## Task prompt
Lift every line from the entries that includes the word "lines".

[Available records Boundary: Start]

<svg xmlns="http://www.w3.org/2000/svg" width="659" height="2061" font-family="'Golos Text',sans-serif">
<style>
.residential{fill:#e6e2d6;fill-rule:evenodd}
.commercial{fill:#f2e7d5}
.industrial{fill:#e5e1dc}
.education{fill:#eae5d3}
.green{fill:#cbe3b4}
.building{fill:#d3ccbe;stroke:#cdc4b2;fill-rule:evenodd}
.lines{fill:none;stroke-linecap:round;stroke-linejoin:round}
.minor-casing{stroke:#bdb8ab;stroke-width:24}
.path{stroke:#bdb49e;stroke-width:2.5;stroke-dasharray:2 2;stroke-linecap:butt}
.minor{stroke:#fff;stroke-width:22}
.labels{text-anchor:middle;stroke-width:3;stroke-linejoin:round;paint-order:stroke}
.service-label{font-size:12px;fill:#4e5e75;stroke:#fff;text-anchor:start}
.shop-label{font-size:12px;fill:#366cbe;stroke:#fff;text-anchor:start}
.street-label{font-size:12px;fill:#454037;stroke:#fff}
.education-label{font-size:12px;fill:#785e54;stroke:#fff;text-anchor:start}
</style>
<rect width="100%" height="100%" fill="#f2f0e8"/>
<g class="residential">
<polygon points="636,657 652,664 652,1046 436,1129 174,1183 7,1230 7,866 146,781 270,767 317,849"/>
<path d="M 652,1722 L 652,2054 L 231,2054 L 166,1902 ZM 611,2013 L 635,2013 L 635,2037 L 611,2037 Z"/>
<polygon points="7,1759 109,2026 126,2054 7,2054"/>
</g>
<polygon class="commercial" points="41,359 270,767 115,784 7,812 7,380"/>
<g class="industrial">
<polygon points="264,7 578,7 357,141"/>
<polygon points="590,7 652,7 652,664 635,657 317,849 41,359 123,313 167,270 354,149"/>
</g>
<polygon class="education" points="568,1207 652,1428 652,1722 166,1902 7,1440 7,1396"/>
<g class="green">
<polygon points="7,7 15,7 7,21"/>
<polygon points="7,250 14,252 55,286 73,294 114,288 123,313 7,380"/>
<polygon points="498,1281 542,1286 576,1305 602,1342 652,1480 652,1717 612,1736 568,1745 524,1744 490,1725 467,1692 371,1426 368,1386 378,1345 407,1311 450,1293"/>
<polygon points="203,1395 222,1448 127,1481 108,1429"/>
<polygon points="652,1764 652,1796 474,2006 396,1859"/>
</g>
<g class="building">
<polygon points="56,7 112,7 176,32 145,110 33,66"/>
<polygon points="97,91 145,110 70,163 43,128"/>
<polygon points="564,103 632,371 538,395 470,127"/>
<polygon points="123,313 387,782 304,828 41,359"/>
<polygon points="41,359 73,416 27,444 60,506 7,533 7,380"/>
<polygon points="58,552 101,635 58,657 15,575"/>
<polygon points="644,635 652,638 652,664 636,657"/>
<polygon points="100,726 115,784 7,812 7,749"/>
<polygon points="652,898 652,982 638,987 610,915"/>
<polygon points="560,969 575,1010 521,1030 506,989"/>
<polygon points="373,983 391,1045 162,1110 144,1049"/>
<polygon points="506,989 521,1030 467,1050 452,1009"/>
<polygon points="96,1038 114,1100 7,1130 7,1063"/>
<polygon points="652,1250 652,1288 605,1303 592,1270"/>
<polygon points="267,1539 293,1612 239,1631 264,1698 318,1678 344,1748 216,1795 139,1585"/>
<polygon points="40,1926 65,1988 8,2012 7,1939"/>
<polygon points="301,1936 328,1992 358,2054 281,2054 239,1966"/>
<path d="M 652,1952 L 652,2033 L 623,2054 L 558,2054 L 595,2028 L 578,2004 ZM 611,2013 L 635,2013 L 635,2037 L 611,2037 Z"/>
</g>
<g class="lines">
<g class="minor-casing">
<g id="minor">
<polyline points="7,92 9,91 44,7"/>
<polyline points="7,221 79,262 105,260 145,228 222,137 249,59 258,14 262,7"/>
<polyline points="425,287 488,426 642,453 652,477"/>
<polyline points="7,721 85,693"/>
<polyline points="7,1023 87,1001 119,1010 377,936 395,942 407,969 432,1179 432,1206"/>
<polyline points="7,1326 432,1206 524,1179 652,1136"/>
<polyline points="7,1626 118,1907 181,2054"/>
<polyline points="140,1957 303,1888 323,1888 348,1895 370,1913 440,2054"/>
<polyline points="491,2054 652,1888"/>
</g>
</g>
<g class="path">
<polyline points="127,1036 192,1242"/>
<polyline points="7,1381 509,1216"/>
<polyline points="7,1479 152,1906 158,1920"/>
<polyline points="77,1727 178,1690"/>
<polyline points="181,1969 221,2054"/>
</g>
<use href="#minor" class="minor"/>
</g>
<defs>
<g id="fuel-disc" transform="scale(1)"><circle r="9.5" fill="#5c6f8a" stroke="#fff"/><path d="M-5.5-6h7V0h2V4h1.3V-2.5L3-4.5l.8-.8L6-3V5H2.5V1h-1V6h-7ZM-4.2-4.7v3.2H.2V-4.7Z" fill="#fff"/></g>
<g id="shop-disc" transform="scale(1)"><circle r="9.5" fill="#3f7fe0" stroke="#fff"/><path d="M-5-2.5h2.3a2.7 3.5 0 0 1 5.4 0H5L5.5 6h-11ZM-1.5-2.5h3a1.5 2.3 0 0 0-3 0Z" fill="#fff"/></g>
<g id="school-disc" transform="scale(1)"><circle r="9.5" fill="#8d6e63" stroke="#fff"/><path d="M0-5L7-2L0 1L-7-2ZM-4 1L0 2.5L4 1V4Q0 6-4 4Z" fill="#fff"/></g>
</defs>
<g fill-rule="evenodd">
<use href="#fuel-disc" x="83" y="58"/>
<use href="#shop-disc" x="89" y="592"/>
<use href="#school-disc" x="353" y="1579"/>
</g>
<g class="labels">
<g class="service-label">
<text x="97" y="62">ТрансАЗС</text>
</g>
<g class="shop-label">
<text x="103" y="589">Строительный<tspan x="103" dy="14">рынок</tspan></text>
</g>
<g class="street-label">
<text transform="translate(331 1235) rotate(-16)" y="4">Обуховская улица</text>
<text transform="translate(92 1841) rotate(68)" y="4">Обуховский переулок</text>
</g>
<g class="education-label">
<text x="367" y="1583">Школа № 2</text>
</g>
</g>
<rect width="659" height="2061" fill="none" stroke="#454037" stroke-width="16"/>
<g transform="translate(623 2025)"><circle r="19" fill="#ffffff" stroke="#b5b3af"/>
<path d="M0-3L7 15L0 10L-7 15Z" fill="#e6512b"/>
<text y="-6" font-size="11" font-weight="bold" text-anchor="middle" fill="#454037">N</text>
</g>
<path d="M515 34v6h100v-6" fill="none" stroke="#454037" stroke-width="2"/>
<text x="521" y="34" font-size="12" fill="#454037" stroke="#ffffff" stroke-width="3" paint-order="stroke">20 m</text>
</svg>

[Available records Boundary: End]

## Expected answer
.lines{fill:none;stroke-linecap:round;stroke-linejoin:round}
<g class="lines">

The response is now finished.